The euro, the common currency of 19 European nations, dropped more than 20 percent against the dollar over the past year, trading Friday in currency markets at $1.08, compared with $1.38 a year ago.

Alan M. Krensky, chief executive of Krensky Colpitts World Travel in Norwood, said his bookings to Europe are up 10 percent in recent months. Particularly popular is Italy’s Amalfi Coast. “People are going to do some shopping sprees in Europe,” Krensky said.


Europe is an important market for many of the state’s leading industries, including technology, biotechnology, and medical devices, according to WISERTrade’s data.

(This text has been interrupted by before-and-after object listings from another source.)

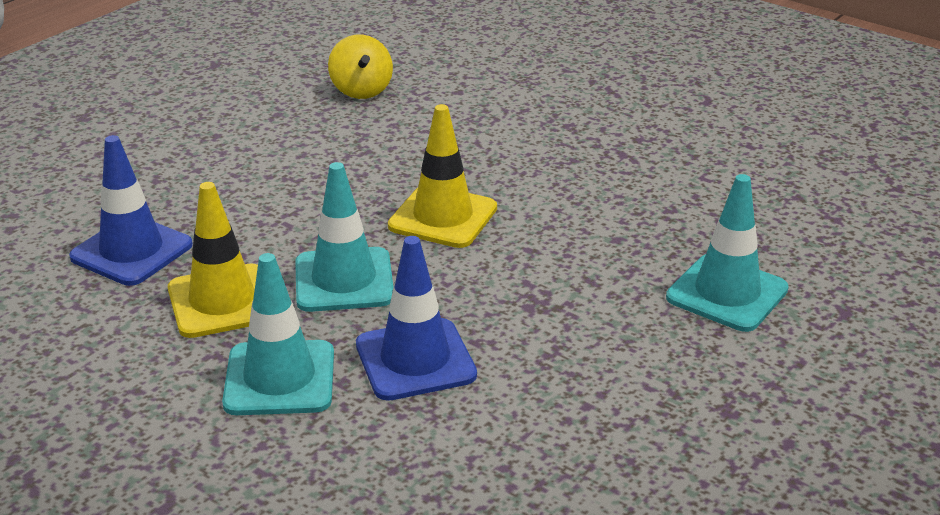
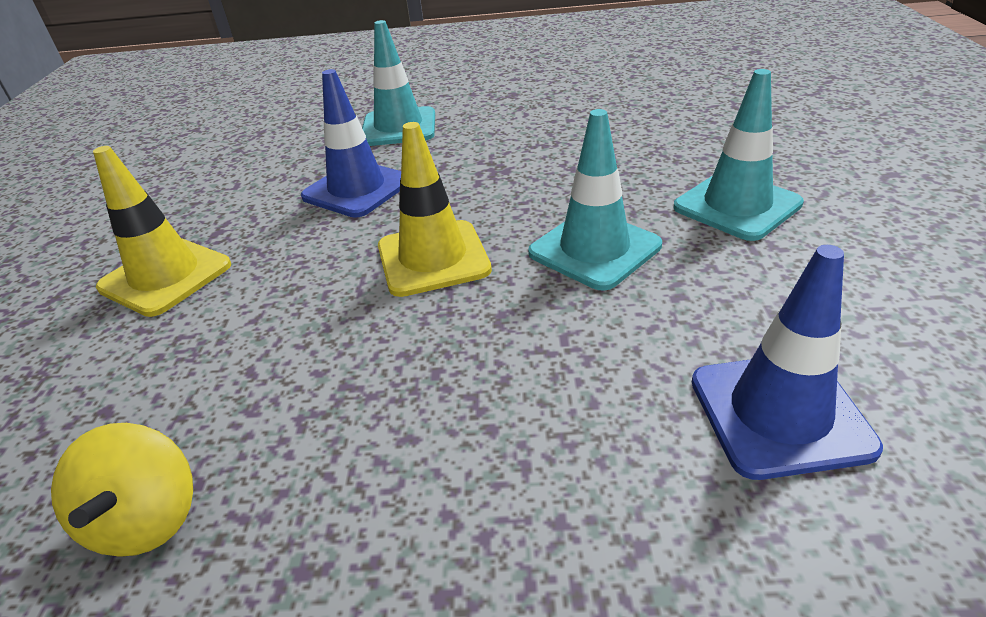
camera: 125 degrees left, 5 degrees up
(222, 301) = (724, 287): yellow traffic cone -> yellow traffic cone (165, 276)
(361, 90) = (147, 519): yellow spinning top -> yellow spinning top turned 135 degrees clockwise
(415, 360) = (626, 175): blue traffic cone -> blue traffic cone (357, 189)

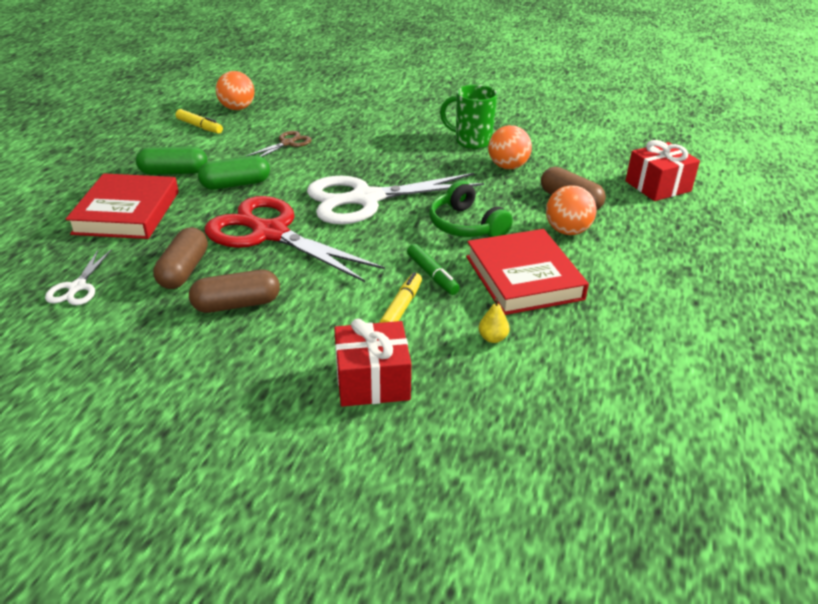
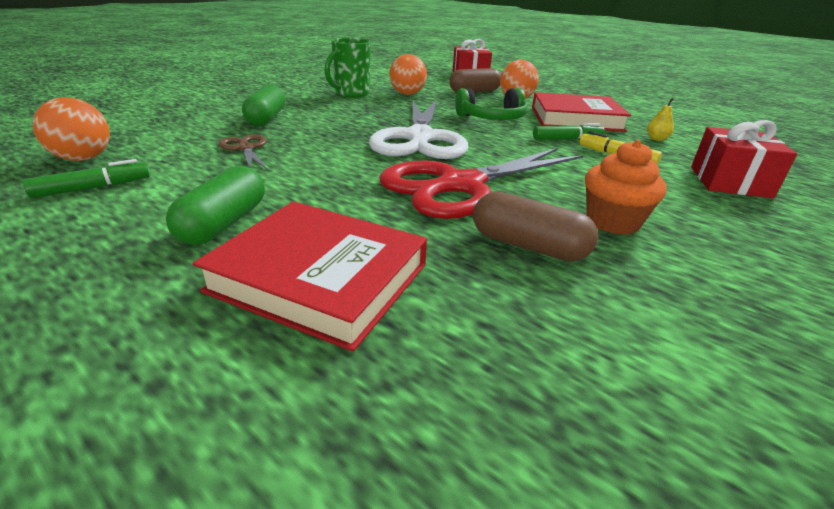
camera: 70 degrees left, 5 degrees down
(77, 287) = (557, 352): white scissors -> none
(199, 127) = (93, 188): yellow marker -> green marker
(236, 184) = (319, 187): green capsule -> green capsule (266, 118)
(237, 304) = (612, 222): brown capsule -> orange cupcake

In January, sales of medical devices, such as surgical instruments, imaging machines, and blood pressure monitors, fell more than 7 percent in euro countries compared with a year earlier.

“The drop in the euro will have an impact on these companies,” said Tom Sommer, president of the Massachusetts Medical Device Industry Council, a trade group. “It may be too early to tell what the long-term impact will be.”

Other industries worry, too. Econocorp Inc., a Randolph company that manufactures machines that make boxes and packaging, said the buying climate in Europe has soured in recent weeks as distributors consider cutting back on US products made more costly by the exchange rate.

Justin Kirkpatrick, director of export sales for the company, said some European distributors that buy Econocorp’s machines have told him that the weaker euro has made “many products imported from the USA noncompetitive.”

It hasn’t affected Econocorp’s sales yet, Kirkpatrick said, but it means the company’s customers could ask for discounts, or buy from European manufacturers of similar products.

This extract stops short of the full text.